Work in this area is complicated, as there is no standard rule that people with ASD (Autism Spectrum Disorder) follow; rather, one person may show an infinitely different range of sensitivity than another. Therefore, the therapeutic bond, good training in ASD, and personalized therapy tailored to the patient’s needs are essential for their evolution.

What is Hyposensitivity?

To this day, the reason why people with Autism Spectrum Disorder exhibit these hyper/hyposensitivities is still unknown. The strongest theory is that of Dr. Nadine Gogolla, a neurobiologist, who suggests an involvement of the insula. According to an article published by Pilar Quijada, following Dr. Gogolla’s theory, experiments with animals (mice with ASD behaviors) have shown an imbalance within the insula regarding excitatory and inhibitory neuronal connections. In other words, a single sensory stimulus (e.g., a noise) causes such an intense response (auditory hypersensitivity) that even if another stimulus is added (e.g., touch), it is not processed. That is, a single stimulus can saturate the entire system.

Intervention in Sensory Alterations

Currently, we find two lines of intervention for sensory alterations: that of primary reflexes, contributed by Dr. Harald Blomberg, a medical doctor and psychiatrist, and the sensory integration approach by occupational therapist and psychologist Anna Jean Ayres.

From the first approach, it is considered that the sensory difficulties of children with autism are due to not having correctly integrated primary reflexes from infancy. Primary reflexes are automatic movements directed from the brainstem that we have since infancy and allow us to survive and adapt to the different developmental demands presented to us.

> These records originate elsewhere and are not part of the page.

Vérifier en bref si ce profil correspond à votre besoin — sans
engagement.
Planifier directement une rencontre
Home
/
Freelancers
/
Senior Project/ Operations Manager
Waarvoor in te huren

When these are not well integrated, they cause neurological development to be altered, resulting in difficulties in gross and fine motor skills, as well as in sensory and cognitive perception.

Therapeutic intervention from this approach consists of the correct integration of these primary reflexes using the Blomberg Rhythmic Movement Training technique, which involves imitating the reflexes that should have been acquired in childhood to correctly integrate them and allow the brain to mature according to its chronological age.

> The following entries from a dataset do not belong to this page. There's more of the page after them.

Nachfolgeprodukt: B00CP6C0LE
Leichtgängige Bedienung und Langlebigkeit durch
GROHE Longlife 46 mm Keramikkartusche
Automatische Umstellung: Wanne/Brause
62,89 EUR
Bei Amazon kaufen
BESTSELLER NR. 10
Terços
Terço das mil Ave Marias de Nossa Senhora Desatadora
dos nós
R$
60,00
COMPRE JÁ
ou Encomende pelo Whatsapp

From the second approach, it is considered that the sensory difficulties of autistic children are due to not properly carrying out the sensory integration process (information registration, orientation and attention, interpretation, response organization, and execution) that develops during the first seven years of life.

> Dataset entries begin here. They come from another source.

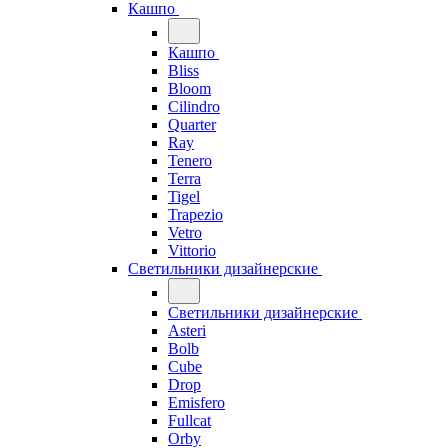
Кашпо
Кашпо
Bliss
Bloom
Cilindro
Quarter
Ray
Tenero
Terra
Tigel
Trapezio
Vetro
Vittorio
Светильники дизайнерские
Светильники дизайнерские
Asteri
Bolb
Cube
Drop
Emisfero
Fullcat
Orby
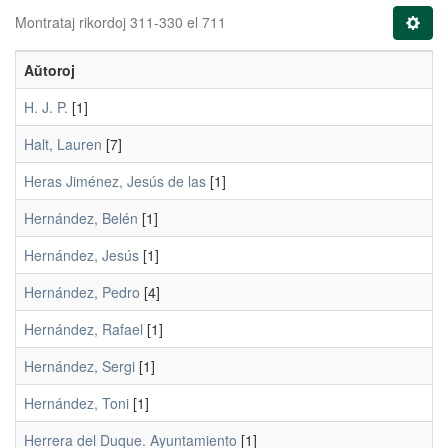
Montrataj rikordoj 311-330 el 711
Aŭtoroj
H. J. P.
[1]
Halt, Lauren
[7]
Heras Jiménez, Jesús de las
[1]
Hernández, Belén
[1]
Hernández, Jesús
[1]
Hernández, Pedro
[4]
Hernández, Rafael
[1]
Hernández, Sergi
[1]
Hernández, Toni
[1]
Herrera del Duque. Ayuntamiento
[1]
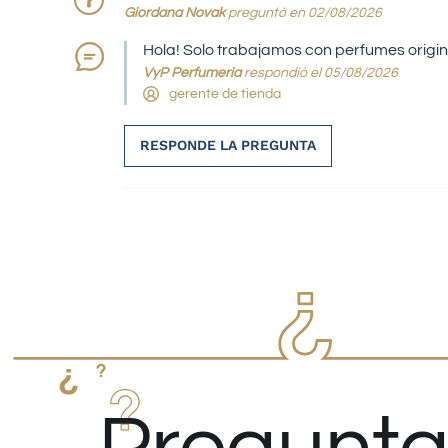
Giordana Novak
preguntó en 02/08/2026
Hola! Solo trabajamos con perfumes origin
VyP Perfumeria
respondió el 05/08/2026
gerente de tienda
RESPONDE LA PREGUNTA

A taxonomy is established to address difficulties based on where there is interference in this processing of sensory information received or returned (Viader, 2015):

1. Sensory modulation disorder:
– Hyporeactivity (lack of reaction).
– Hyperreactivity (explosive or avoidance responses).
– Sensory seeking of stimuli and experiences.

2. Sensory discrimination disorder:
– Lack of understanding of information.
– Motor discoordination (postural control, bilateral coordination).
– Dyspraxia (learning failures).

Recommended Classroom Activities for Hyposensitivity and Hypersensitivity

Intervention from this approach is carried out using sensory rooms. Furthermore, only occupational therapists can perform the relevant activities within the sensory room. Through 50-minute sessions, various materials and games are used to work on and correct the affected channels in processing external inputs and the child’s outputs.

In this case, the multidisciplinary work of occupational therapists who correct these sensory disorders, together with the psychologist’s work to address and anticipate all reactions triggered by hyper/hyposensitivities, offers the best prognosis for people with ASD.

Finally, for adequate sensory integration in autism, it is recommended to use the different elements of sensory rooms, especially to increase the arousal of those with a low tone and to reduce excitation in those with a higher arousal tone (thus integrating Dr. Gogolla’s theory), and to intersperse sensory breaks, such as doing ten jumping jacks between activities that require greater concentration (e.g., academic tasks), as it helps reduce anxiety and put the system back on alert.